I realized tonight at home that tomorrow my world will change. And I pondered that. Am I ready for this change? For all that it entails? Am I responsible enough? Sacrificial enough of my time to care for another life? heckk.. I can't keep plants alive. And I realized these are the same questions people ask before doing anything that involves someone else: before they have babies, or get married.. both amazingly great things in their own time.

And I came to the conclusion that yes, tomorrow my world WILL change. But all change is not bad. No matter what I've known in the past about change (and I generally hate it).. not all change is bad.

Change can be good. And this change.. this big decision.. I am making for myself. No one is making it for me.
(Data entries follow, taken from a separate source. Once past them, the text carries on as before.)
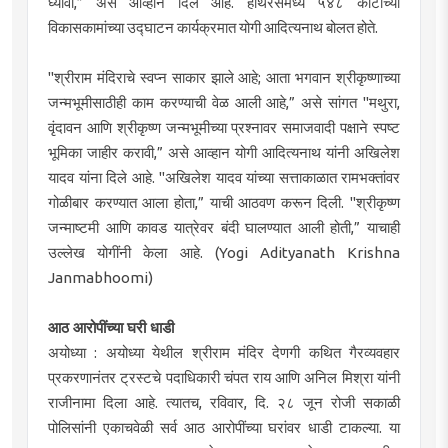
घ्यावी,” असे आव्हान दिले आहे. हाथरसमध्ये ५४८ कोटींच्या
विकासकामांच्या उद्घाटन कार्यक्रमात योगी आदित्यनाथ बोलत होते.
"श्रीराम मंदिराचे स्वप्न साकार झाले आहे; आता भगवान श्रीकृष्णाच्या
जन्मभूमीसाठीही काम करण्याची वेळ आली आहे,” असे सांगत "मथुरा,
वृंदावन आणि श्रीकृष्ण जन्मभूमीच्या प्रश्नावर समाजवादी पक्षाने स्पष्ट
भूमिका जाहीर करावी,” असे आव्हान योगी आदित्यनाथ यांनी अखिलेश
यादव यांना दिले आहे. "अखिलेश यादव यांच्या सत्ताकाळात रामभक्तांवर
गोळीबार करण्यात आला होता,” याची आठवण करून दिली. "श्रीकृष्ण
जन्माष्टमी आणि कावड यात्रेवर बंदी घालण्यात आली होती,” याचाही
उल्लेख योगींनी केला आहे. (Yogi Adityanath Krishna
Janmabhoomi)
आठ आरोपींच्या घरी धाडी
अयोध्या : अयोध्या येथील श्रीराम मंदिर देणगी कथित गैरव्यवहार
प्रकरणानंतर ट्रस्टचे पदाधिकारी चंपत राय आणि अनिल मिश्रा यांनी
राजीनामा दिला आहे. त्यातच, रविवार, दि. २८ जून रोजी सकाळी
पोलिसांनी एकाचवेळी सर्व आठ आरोपींच्या घरांवर धाडी टाकल्या. या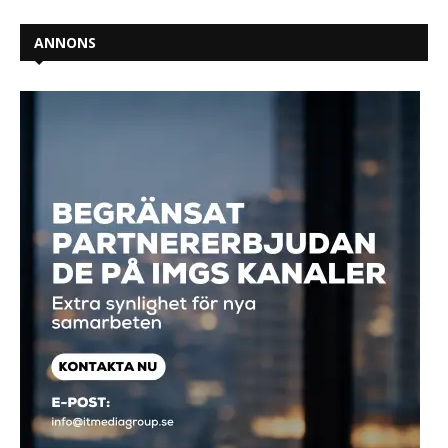
ANNONS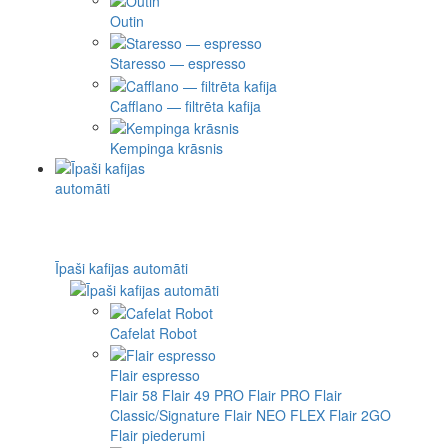
Outin
Staresso — espresso
Cafflano — filtrēta kafija
Kempinga krāsnis
Īpaši kafijas automāti
Cafelat Robot
Flair espresso
Flair 58
Flair 49 PRO
Flair PRO
Flair
Classic/Signature
Flair NEO FLEX
Flair 2GO
Flair piederumi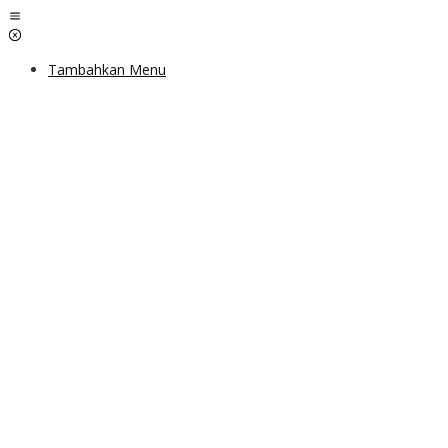
Lewati
ke
konten
Tambahkan Menu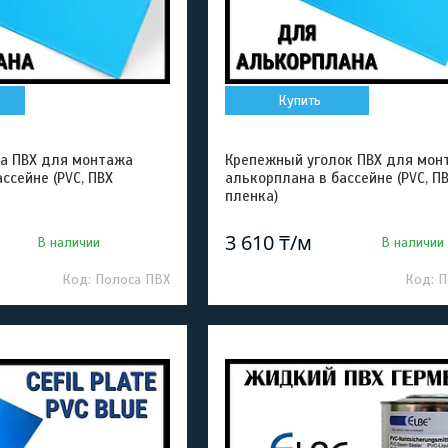
Купить
а ПВХ для монтажа
Крепежный уголок ПВХ для мон
ссейне (PVC, ПВХ
алькорплана в бассейне (PVC, П
пленка)
3 610 ₸/м
В наличии
В наличии
Полоса ПВХ
П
So, yes, I do feel like singing. Just like this song has been echoing in my head all day..

Unexpected mercy

Is the greatest thing to find
When you’ve been broken many times
My soul found joy
And for the first time in a while
I felt singing


And all I can say is Amen... to Him be the glory...

1 comment:

  1. I'm so glad I stumbled onto your blog. It's wonderful. You are blessed with what you have and you will be a wonderful person to have a puppy--which might accidentally be grown--you never know. As far as you other posts, when God closes one door He usually opens another one. His timing is always right. Hang in there and keep praying. I will be for you!!